Sign Ordinance Bypassed

BLYTHEWOOD – Town Council unanimously voted to approve and pay $500 for a new sign for the Chamber of Commerce, Arts Center and Visitor Center that had previously been denied by Interim Town Administrator Jim Meggs last June and again by the Town’s Board of Zoning Appeals (BZA) in July.

The appeal was brought by Sandy Kahn, owner of the State Farm Insurance office located in front of the IGA on Blythewood Road. The Chamber, Arts Center and Visitor Center are tenants in a building located on Kahn’s State Farm office property. Kahn had asked for a new, separate sign for her three tenants even though there were already three other signs for the three tenants and three separate State Farm signs posted on the property. The tenants have said they need the additional sign to bring traffic to their location since it is difficult to find.

When initially denying the request, Meggs explained that “Only one sign is permitted.” That sign could advertise for both the tenants and the State Farm office, but Khan wanted two new, separate signs – one for her tenants and one for her State Farm business. In her appeal to the BZA, Khan said she felt the Chamber and Visitor’s Center should be classified as civic organizations and, thus, be exempt from the requirements of the sign ordinance that other businesses in the town are required to adhere to. She did not give a reason why the Arts Center, which houses a number of individual for-profit businesses, should be exempt.

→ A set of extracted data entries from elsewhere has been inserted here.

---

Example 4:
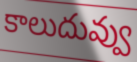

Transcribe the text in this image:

కాలుదువ్వు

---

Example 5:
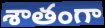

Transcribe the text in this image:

శాతంగా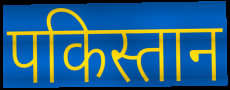
पकिस्तानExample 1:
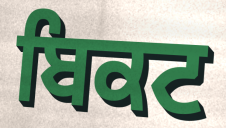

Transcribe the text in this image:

ਬਿਕਟ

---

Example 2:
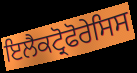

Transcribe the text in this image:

ਇਲੈਕਟ੍ਰੋਫੋਰੇਸਿਸ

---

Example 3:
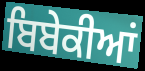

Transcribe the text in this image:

ਬਿਬੇਕੀਆਂ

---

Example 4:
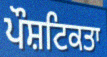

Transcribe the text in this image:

ਪੌਸ਼ਟਿਕਤਾ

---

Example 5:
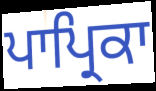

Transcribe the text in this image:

ਪਾਪ੍ਰਿਕਾ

In a memorandum to the BZA, Meggs wrote, “The exemption which (Khan) claims is not applicable because a sign advertising the Chamber and the Visitor Center is not a sign erected by or on behalf of the Town or some other government (which are exempt). There is no exemption for signs erected by or on behalf of a civic organization . . . Signs placed by civic organizations are subject to the same regulations as commercial signs.”

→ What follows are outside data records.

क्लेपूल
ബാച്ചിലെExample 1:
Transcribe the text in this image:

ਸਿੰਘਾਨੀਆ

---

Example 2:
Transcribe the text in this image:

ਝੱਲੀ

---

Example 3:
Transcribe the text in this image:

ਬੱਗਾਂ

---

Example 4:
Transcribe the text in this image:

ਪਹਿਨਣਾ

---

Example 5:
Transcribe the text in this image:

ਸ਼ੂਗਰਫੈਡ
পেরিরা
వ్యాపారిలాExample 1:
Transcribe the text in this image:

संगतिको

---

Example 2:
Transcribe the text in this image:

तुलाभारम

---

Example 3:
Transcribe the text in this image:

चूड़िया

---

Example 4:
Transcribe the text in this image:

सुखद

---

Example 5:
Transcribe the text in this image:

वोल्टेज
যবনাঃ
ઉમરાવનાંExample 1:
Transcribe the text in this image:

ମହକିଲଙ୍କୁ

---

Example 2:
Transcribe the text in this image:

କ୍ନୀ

The BZA , a quasi-judicial board, denied the appeal. While BZA decisions can be appealed to Circuit Court, Council circumvented the appeal process by voting on Monday evening to allow the sign.

The Town’s new Administrator, Gary Parker, explained to The Voice after the Council meeting that he felt the sign for the Chamber, Arts Center and Visitors Center should be exempt from the Town’s sign regulations and referenced Town statute 155.430, Sec. A, which states, “Signs erected by or on behalf of the city, county, state or federal government identifying streets or public property, conveying public information and directing or regulating pedestrian or vehicular traffic, are exempt from these regulations.”

According to the earlier decisions by Meggs and the BZA, however, none of the three offices are government entities that would qualify for an exemption from the sign regulations under this statute.

At a workshop last week, Council members referred to the proposed sign as a directional sign which is allowed but must be no larger than 4 square feet in area. The sign approved by Council, according to Parker, is 2 feet by 4 feet, which measures 8 square feet, 4 feet larger than the directional sign regulation.

Asked how the Arts Center, which is made up of individual for-profit businesses, qualifies as a government entity or civic organization and for a free sign from the Town, Parker said he guessed it was not looked at as a business.